# Personal Best Speckled Trout 6-4-14



## steady23 (Nov 17, 2009)

I have been scavenging the forum recently and seeing a lot of fishermen catching big trout on the grass flats and docks. I have been fishing a lot lately with some success. However, the big gator trout has been eluding me, until today. I met up with my friend Brandon at Shoreline Park at 7:00AM. I picked up a dozen live shrimp from GBBT on the way. It was a beautiful morning. Winds were 4-5 out of the south and made for a pretty nice day on the water. Tide was incoming. We set off and fished around some of the docks with no success. Brandon then caught himself a nice 20” trout on a live shrimp. We paddled around Deer Point for about an hour with no bites so we decided to head back around towards Shoreline. I was using a new penny gulp on a red jig head casting towards the docks. Then, out of nowhere I get absolutely slammed by what I thought was a redfish. Got it close to the kayak and it was a nice speck. Got it in the yak after about 3 tries with the net, took a few pictures, then I released it to catch another day. She was my new personal best at 24”. After another hour of nothing but casting, Brandon had to go to work, so he paddled back to the truck. Since I am a teacher, summer officially began for me today so I decided to take full advantage. I am glad I stayed. I was casting my artificial when all of a sudden my rod with the live shrimp gets bowed over to where the tip is almost touching the water! I grabbed it and starting reeling it in and realized quickly that this was a big fish. Again, I thought it was a redfish by the way it was shaking and running. I was using a 6’ rod that I bought at the Outcast sale with 10lb mono. I got it close to the yak and realized that it is a monster trout! A few more runs and with one swipe of the net that sucker was in the yak. I could not believe how big this trout was. I have seen pictures of guys on the forum with 30+ inch trout but nothing compares to actually seeing it for yourself. I got the hook out and measured her. She was a hefty 28”. I was so excited! I have a 5 minute video taken from my GoPro but it needs some editing. I snapped a few pictures from my computer of the video. Sorry for the poor quality. I got back to Shoreline around noon. What an awesome day on the water. I consider myself lucky to live in a place where people come for vacation. Tight lines everyone. 
Todd


----------



## edfishing (May 29, 2014)

Congrats on the gator spec. Nice fish. Must be kinda cool to fish from a yak. Look forward to the video.


----------



## ChileRelleno (Jul 7, 2012)

Very nice Speck! Congrats on the new PB.


----------



## Pompano Joe (Jan 28, 2009)

Yeah Baby! Good job! Thanks for posting.


----------



## Spoolin Up (May 3, 2011)

Nice fish!!

Sent from my LG-VS410PP using Tapatalk 2


----------



## Reel Sick (May 4, 2009)

Awesome job man congrats.


----------



## Desert Eagle (Apr 25, 2012)

All of us who live in this area and enjoy fishing should be thankful that we have so much - so close...
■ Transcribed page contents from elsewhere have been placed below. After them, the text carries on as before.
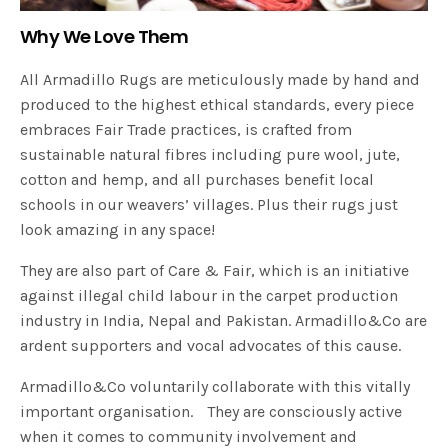
Why We Love Them
All Armadillo Rugs are meticulously made by hand and
produced to the highest ethical standards, every piece
embraces Fair Trade practices, is crafted from
sustainable natural fibres including pure wool, jute,
cotton and hemp, and all purchases benefit local
schools in our weavers’ villages. Plus their rugs just
look amazing in any space!
They are also part of Care & Fair, which is an initiative
against illegal child labour in the carpet production
industry in India, Nepal and Pakistan. Armadillo&Co are
ardent supporters and vocal advocates of this cause.
Armadillo&Co voluntarily collaborate with this vitally
important organisation. They are consciously active
when it comes to community involvement and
Nice fish and nice report.


----------



## GROUPERKING (Sep 28, 2011)

Way to go ! Congratulations !


----------



## gulfbreezetom (Jun 12, 2012)

Good work, Todd!! We ARE lucky!


----------



## barefoot (Nov 3, 2011)

Definitely a nice trout.
Congrats!!

and Shhhhh...don't tell everybody what a fantastic place we live in. lol


----------



## papabun (Jan 4, 2013)

Congratulations and thanks for the post! It's so noce to read an account that conveys the joy of the catch as well as the pride of the personal record.:thumbup:


----------



## davidjimm (May 22, 2014)

*Excited*

Nice fish. I'm heading down this weekend and I'm going to fish the Perdido Bay area. It's the first time I'm seriously fishing inshore in my life, and I'm really excited. Your story and picture are awesome. I will share when I get back.
Hoping to catch one Speckled Trout one Redfish one Flounder and one Sheepshead. Any one of those would be awesome, though.
I'll call it the "quadfecta".... lol

Y'all really do have an awesome place to live :thumbup:

Of course, since I haven't caught any of these species before, they'll all be my personal record biggest fish!


----------



## Gulflady (Jun 19, 2010)

Thanks for the report, great looking trout


----------



## beachsceneguy (May 20, 2008)

awesome trout and story guy !!!:notworthy::notworthy::notworthy::thumbup::thumbup::thumbup:


----------



## dmck711 (Feb 10, 2013)

congrats on a nice fish!!


----------



## holdisheadup (May 25, 2014)

Nice job bro

Sent from my DROID RAZR using Tapatalk


----------



## FurBurger (May 27, 2014)

Kudos on releasing her. Great fish!


----------



## WhyMe (Apr 21, 2013)

Nice jobs and what a trout. Great job.
WhyMe 
Mako my Dayo


----------



## trophytroutman (Mar 13, 2014)

Very nice.


----------



## 7M (Jan 5, 2008)

Congrats on the gator!! Thanks for the release. May you catch her when she's 32 inches and 12 pounds.


----------



## Fishin' Lady (Jun 17, 2014)

Beautiful fish, thanks for sharing your story


----------